■ Required work ■
Retype the lines in the material from the line containing "организации и всестороннем обеспечении такой" through the line containing "эвакуации в 16-24", with both of those lines included.

(Page images and extracted text)
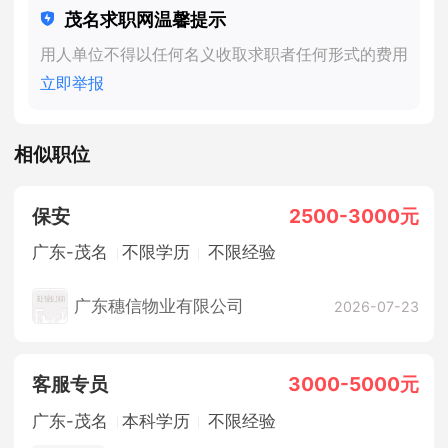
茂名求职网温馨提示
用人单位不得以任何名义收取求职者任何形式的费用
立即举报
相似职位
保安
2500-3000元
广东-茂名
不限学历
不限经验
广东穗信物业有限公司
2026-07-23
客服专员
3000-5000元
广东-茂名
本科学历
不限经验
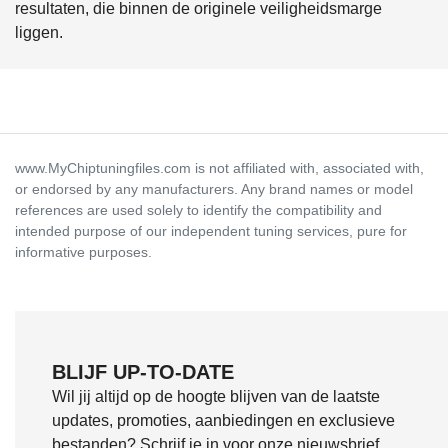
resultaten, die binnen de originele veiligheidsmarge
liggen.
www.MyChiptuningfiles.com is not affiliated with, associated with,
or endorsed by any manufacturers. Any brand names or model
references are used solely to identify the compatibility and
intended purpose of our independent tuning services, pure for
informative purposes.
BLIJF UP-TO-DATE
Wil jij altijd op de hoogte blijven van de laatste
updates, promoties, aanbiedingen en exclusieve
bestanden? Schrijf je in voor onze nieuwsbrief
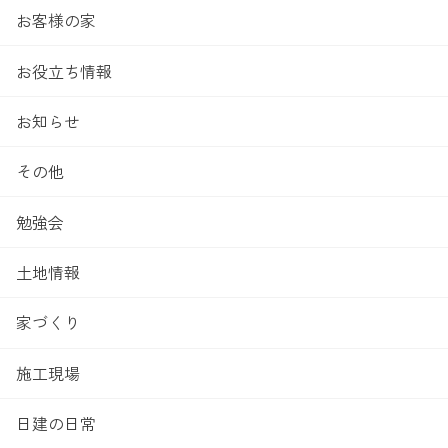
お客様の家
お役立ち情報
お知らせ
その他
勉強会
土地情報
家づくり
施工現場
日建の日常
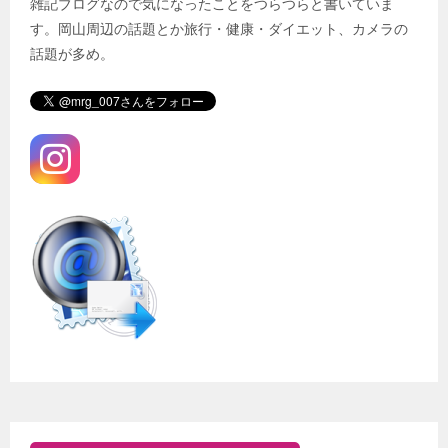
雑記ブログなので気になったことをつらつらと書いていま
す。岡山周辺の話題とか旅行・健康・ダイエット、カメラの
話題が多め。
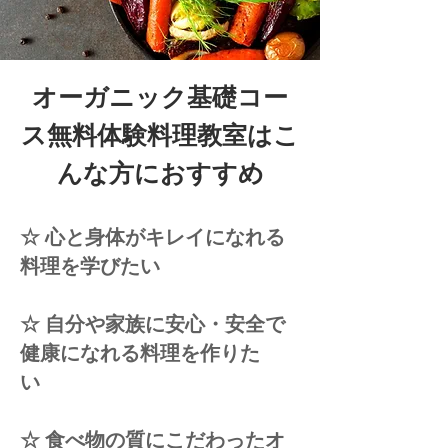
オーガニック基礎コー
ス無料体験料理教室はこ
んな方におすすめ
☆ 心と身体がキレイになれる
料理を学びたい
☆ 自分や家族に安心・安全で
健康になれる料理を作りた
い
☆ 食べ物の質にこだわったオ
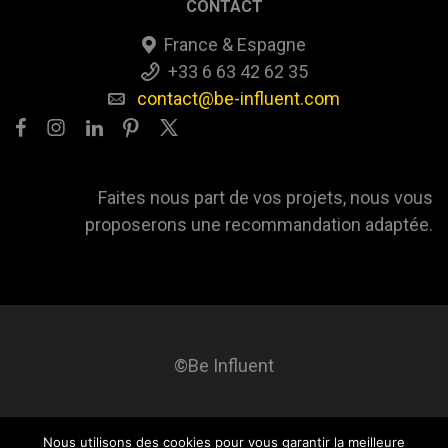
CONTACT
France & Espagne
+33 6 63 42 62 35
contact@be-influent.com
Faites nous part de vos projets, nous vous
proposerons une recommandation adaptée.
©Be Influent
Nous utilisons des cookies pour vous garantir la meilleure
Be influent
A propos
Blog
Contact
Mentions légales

==

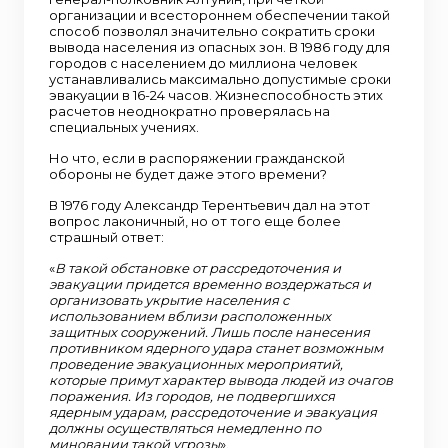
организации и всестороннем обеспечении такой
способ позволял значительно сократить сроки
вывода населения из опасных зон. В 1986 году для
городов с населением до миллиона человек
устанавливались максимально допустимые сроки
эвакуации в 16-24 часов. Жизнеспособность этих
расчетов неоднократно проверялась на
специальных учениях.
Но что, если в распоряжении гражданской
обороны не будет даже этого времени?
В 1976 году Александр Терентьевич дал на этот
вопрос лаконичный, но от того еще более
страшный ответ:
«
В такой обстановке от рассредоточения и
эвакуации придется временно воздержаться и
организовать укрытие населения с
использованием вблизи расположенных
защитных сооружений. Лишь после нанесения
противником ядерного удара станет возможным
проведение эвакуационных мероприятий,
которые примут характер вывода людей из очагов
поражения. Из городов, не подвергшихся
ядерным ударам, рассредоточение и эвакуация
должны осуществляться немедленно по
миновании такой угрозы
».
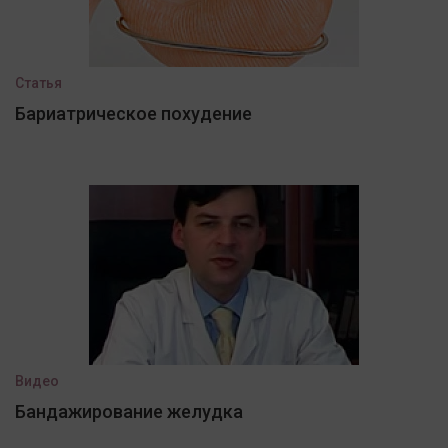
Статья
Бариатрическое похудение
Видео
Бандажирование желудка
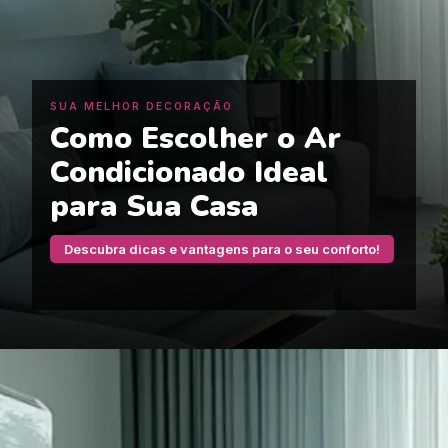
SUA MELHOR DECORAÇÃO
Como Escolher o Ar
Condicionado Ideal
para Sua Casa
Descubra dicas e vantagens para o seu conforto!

■ Result ■
организации и всестороннем обеспечении такой
способ позволял значительно сократить сроки
вывода населения из опасных зон. В 1986 году для
городов с населением до миллиона человек
устанавливались максимально допустимые сроки
эвакуации в 16-24 часов. Жизнеспособность этих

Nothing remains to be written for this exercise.